Table 3. DBpedia number of predicates by classes and thresholds

Finally, Table 3 shows the number of properties we get (at the end of our pipeline) for several classes according to several thresholds. The lower the threshold is, the more properties there are, obviously. Thus, lower thresholds produce more complex conceptual schemas but with more noise. Hence, this tool can help the user to find the right balance between those two.

5 Conclusion

We have presented an approach for revealing conceptual schemas from RDF data sources. The approach is an iterative process that computes a plausible model from the data values. We have shown how to automatically extract schema and represent it as a model from a data source using a user-specified threshold. The inferred model takes into account the data and the user quality expectations. The result is a conceptual schema enriched by both completeness values as a relevancy indicator on the elements of the models, and existence constraints that inform about how often these elements co-exist or co-appear in the real data.

The elements composing the model (classes, relationships and properties) are obtained by applying a mining algorithm with an underlying assumption stating that the more frequent a schema is, the more relevant it is. The user can decide on the desired completeness, the parts of the data for which the model will be inferred and the possibility to focus on a different category through an iterative process. Currently, our demo supports only the DBpedia dataset.

We have provided several use cases to demonstrate the usefulness of such a tool. We believe that it can help in the discovery of a new dataset and its internal structure, therefore, it can help in the adoption of LD datasets.

Our analysis revealed some interesting characteristics allowing the characterization of the sources and the behavior of the community that maintains each of the data sources. The results show the rich opportunities of analysis offered by our approach and underlying outputs.

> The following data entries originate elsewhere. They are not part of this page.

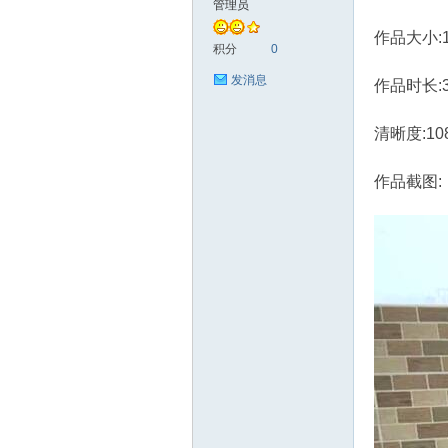
管理员
作品大小:1.
艺
积分
0
发消息
作品时长:
清晰度:10
作品截图:
花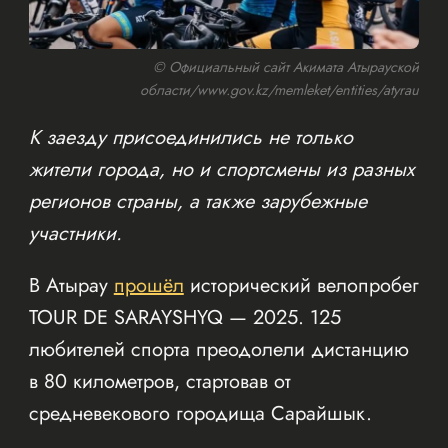
© Официальный сайт Акимата Атырауской
области/www.gov.kz/memleket/entities/atyrau
К заезду присоединились не только
жители города, но и спортсмены из разных
регионов страны, а также зарубежные
участники.
В Атырау
прошёл
исторический велопробег
TOUR DE SARAYSHYQ — 2025. 125
любителей спорта преодолели дистанцию
в 80 километров, стартовав от
средневекового городища Сарайшык.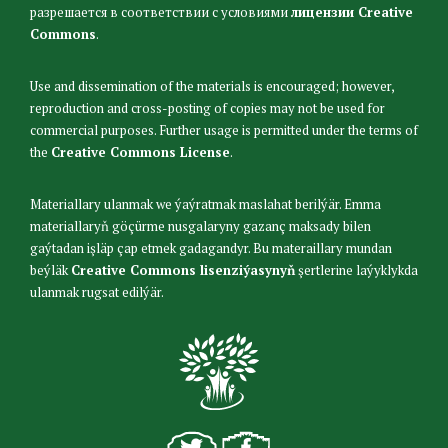
разрешается в соответствии с условиями
лицензии Creative
Commons
.
Use and dissemination of the materials is encouraged; however,
reproduction and cross-posting of copies may not be used for
commercial purposes. Further usage is permitted under the terms of
the
Creative Commons License
.
Materiallary ulanmak we ýaýratmak maslahat berilýär. Emma
materiallaryň göçürme nusgalaryny gazanç maksady bilen
gaýtadan işläp çap etmek gadagandyr. Bu materaillary mundan
beýläk
Creative Commons lisenziýasynyň
şertlerine laýyklykda
ulanmak rugsat edilýär.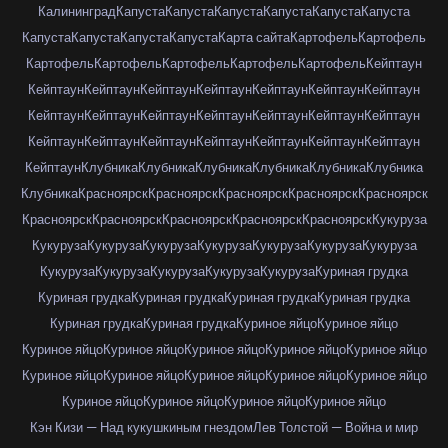
Калининград
Капуста
Капуста
Капуста
Капуста
Капуста
Капуста
Капуста
Капуста
Капуста
Капуста
Карта сайта
Картофель
Картофель
Картофель
Картофель
Картофель
Картофель
Картофель
Кейптаун
Кейптаун
Кейптаун
Кейптаун
Кейптаун
Кейптаун
Кейптаун
Кейптаун
Кейптаун
Кейптаун
Кейптаун
Кейптаун
Кейптаун
Кейптаун
Кейптаун
Кейптаун
Кейптаун
Кейптаун
Кейптаун
Кейптаун
Кейптаун
Кейптаун
Кейптаун
Клубника
Клубника
Клубника
Клубника
Клубника
Клубника
Клубника
Красноярск
Красноярск
Красноярск
Красноярск
Красноярск
Красноярск
Красноярск
Красноярск
Красноярск
Красноярск
Кукуруза
Кукуруза
Кукуруза
Кукуруза
Кукуруза
Кукуруза
Кукуруза
Кукуруза
Кукуруза
Кукуруза
Кукуруза
Кукуруза
Кукуруза
Куриная грудка
Куриная грудка
Куриная грудка
Куриная грудка
Куриная грудка
Куриная грудка
Куриная грудка
Куриное яйцо
Куриное яйцо
Куриное яйцо
Куриное яйцо
Куриное яйцо
Куриное яйцо
Куриное яйцо
Куриное яйцо
Куриное яйцо
Куриное яйцо
Куриное яйцо
Куриное яйцо
Куриное яйцо
Куриное яйцо
Куриное яйцо
Куриное яйцо
Кэн Кизи — Над кукушкиным гнездом
Лев Толстой — Война и мир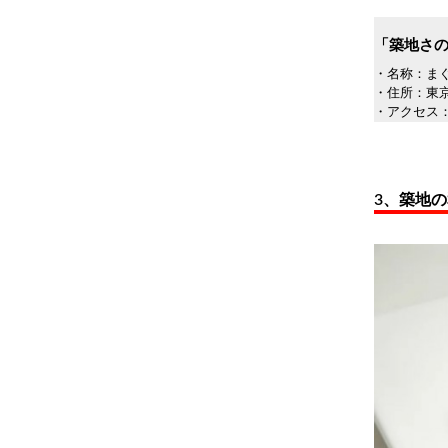
「築地さ
・名称：まぐ
・住所：東京
・アクセス
3、築地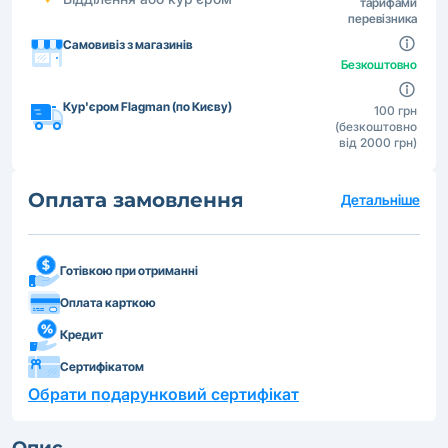
тарифами
перевізника
Самовивіз з магазинів
Безкоштовно
Кур'єром Flagman (по Києву)
100 грн
(безкоштовно
від 2000 грн)
Оплата замовлення
Детальніше
Готівкою при отриманні
Оплата карткою
Кредит
Сертифікатом
Обрати подарунковий сертифікат
Опис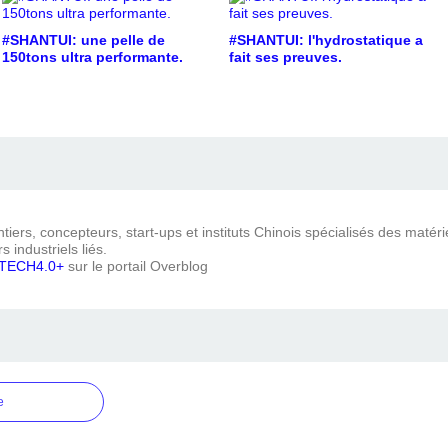
#SHANTUI: une pelle de
#SHANTUI: l'hydrostatique a
150tons ultra performante.
fait ses preuves.
iers, concepteurs, start-ups et instituts Chinois spécialisés des matéri
s industriels liés.
TECH4.0+
sur le portail Overblog
e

In the future, we plan to investigate the role of conceptual modeling in an integration context where the universe of discourse is not only one data source but an integrated system upon several Linked Open Data. We plan to make more datasets available and allow the user to easily compare two conceptual schemas side by side (from two datasets). We believe that the ability to compare two conceptual schemas of two datasets side by side can help to choose the one that is best suited for its use.